The All Pakistan Traders Community did a strike in Peshawar with most markets and centers shut. Food outlets and medical stores, however, remained open in the city. Traders in Arifwala announced a shutter-down with trade organisations supporting and announcing to keep shops and businesses closed across the city. In Chichawatni, the strike was also supported by lawyers due to which people showing up to attend hearings have remained affected too. Shops are also closed in Kasowal, Iqbal Nagar and Ghaziabad.
There was a complete strike in different cities across Sindh with all business centers and petrol pumps in Thatta, Gharo, Makli, Dhabeji and other cities shut down, while the traffic on the roads is less than normal.

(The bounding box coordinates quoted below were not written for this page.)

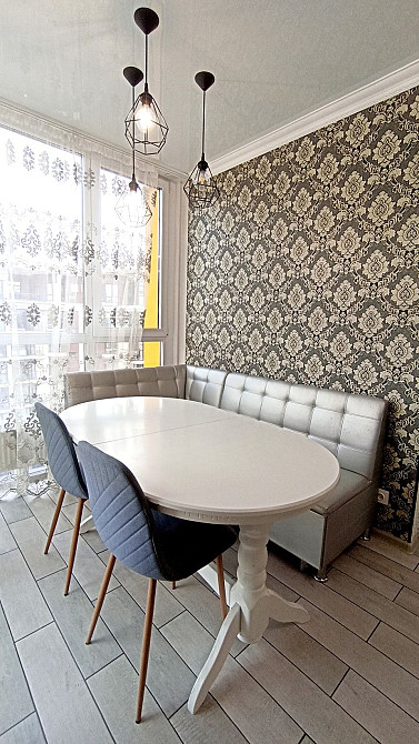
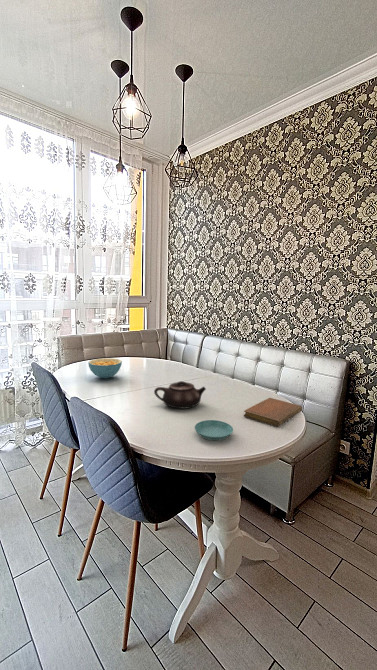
+ teapot [153,380,207,410]
+ cereal bowl [87,357,123,379]
+ saucer [194,419,234,442]
+ notebook [243,397,303,428]
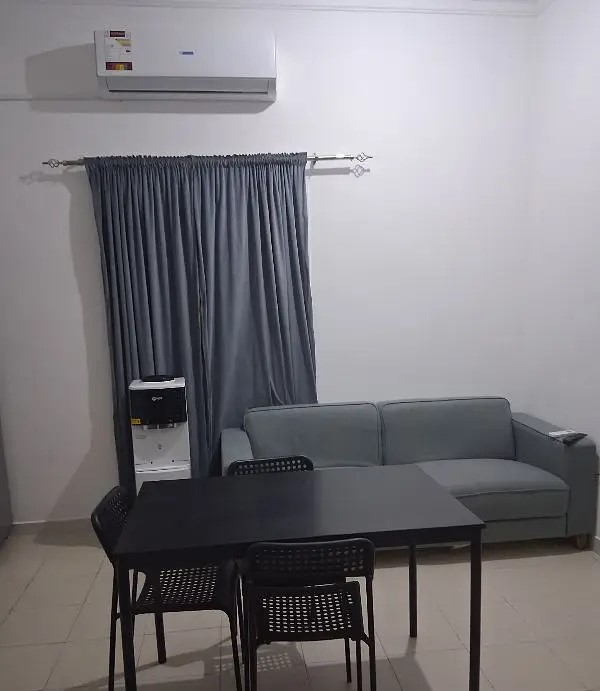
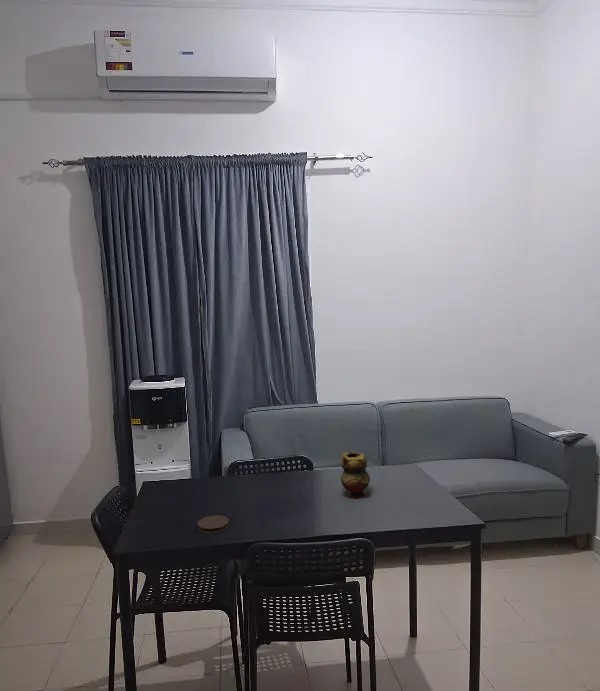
+ teapot [340,451,371,499]
+ coaster [197,514,230,534]
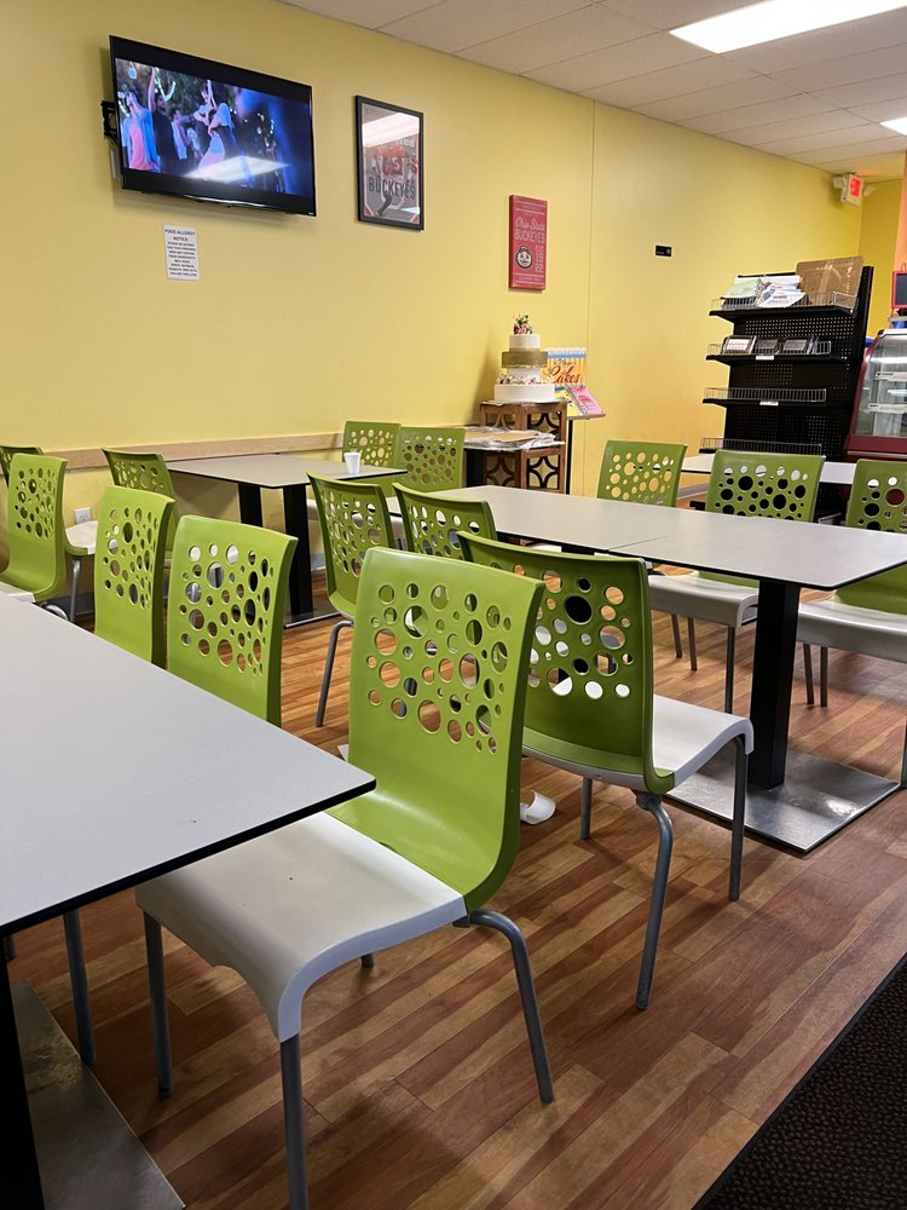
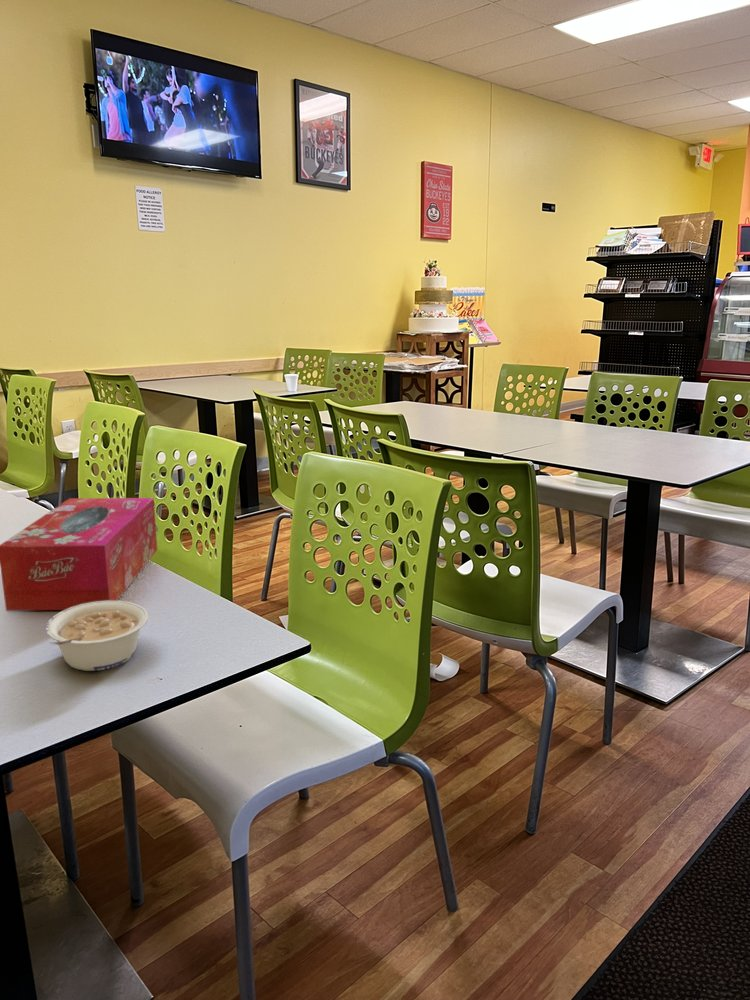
+ tissue box [0,497,158,612]
+ legume [45,600,149,672]
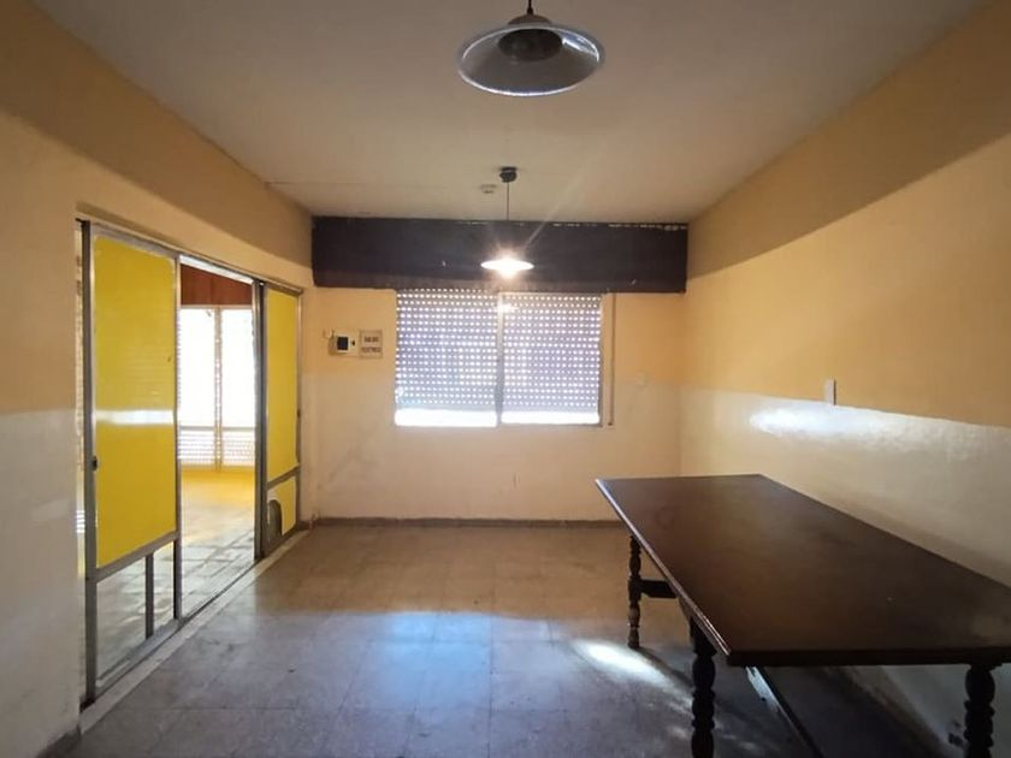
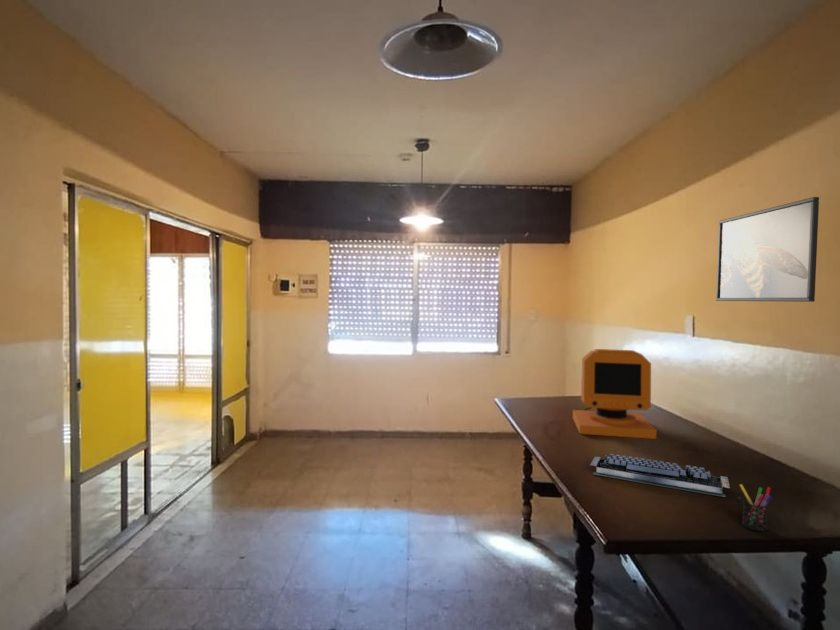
+ computer monitor [572,348,658,440]
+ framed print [715,196,820,303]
+ computer keyboard [589,453,731,498]
+ pen holder [738,483,773,532]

Caretaker Sindh Chief Minister, retired Justice Maqbool Baqar, acknowledged the challenges faced by the citizens and affirmed that staging a protest was a fundamental democratic right. In a statement, the chief minister noted that those participating in the protest should also be mindful of not causing inconvenience to fellow citizens. He further pointed out that both the federal and provincial governments were actively working to alleviate the burden of the public.
Meanwhile, in the Malakand and Hazara divisions, traders and transporters called for a closure of markets and a freeze in transport in protest against the mounting electricity bills.
Throughout the morning, traders have closed their businesses in multiple locations, including Shangla, Bisham, Alpuri, Puran, Swat, Mingora, Khwazakhela, Barikot, Dir Timergara, Warai, as well as in Malakand, Butkhela, and Dargai. The strike has also affected parts of Hazara division, Kohistan, Battagram, Mansehra, Abbottabad, Haripur, and other regions, where traders have shuttered their shops and transporters have parked their vehicles.
Shujat Ali, President of the Shangla trade union, lamented that their businesses had been continuously harmed by rulers in all eras. He expressed frustration over promises made to international organisations like the IMF, claiming that such commitments were now endangering the lives of impoverished individuals who were driven to the brink of suicide.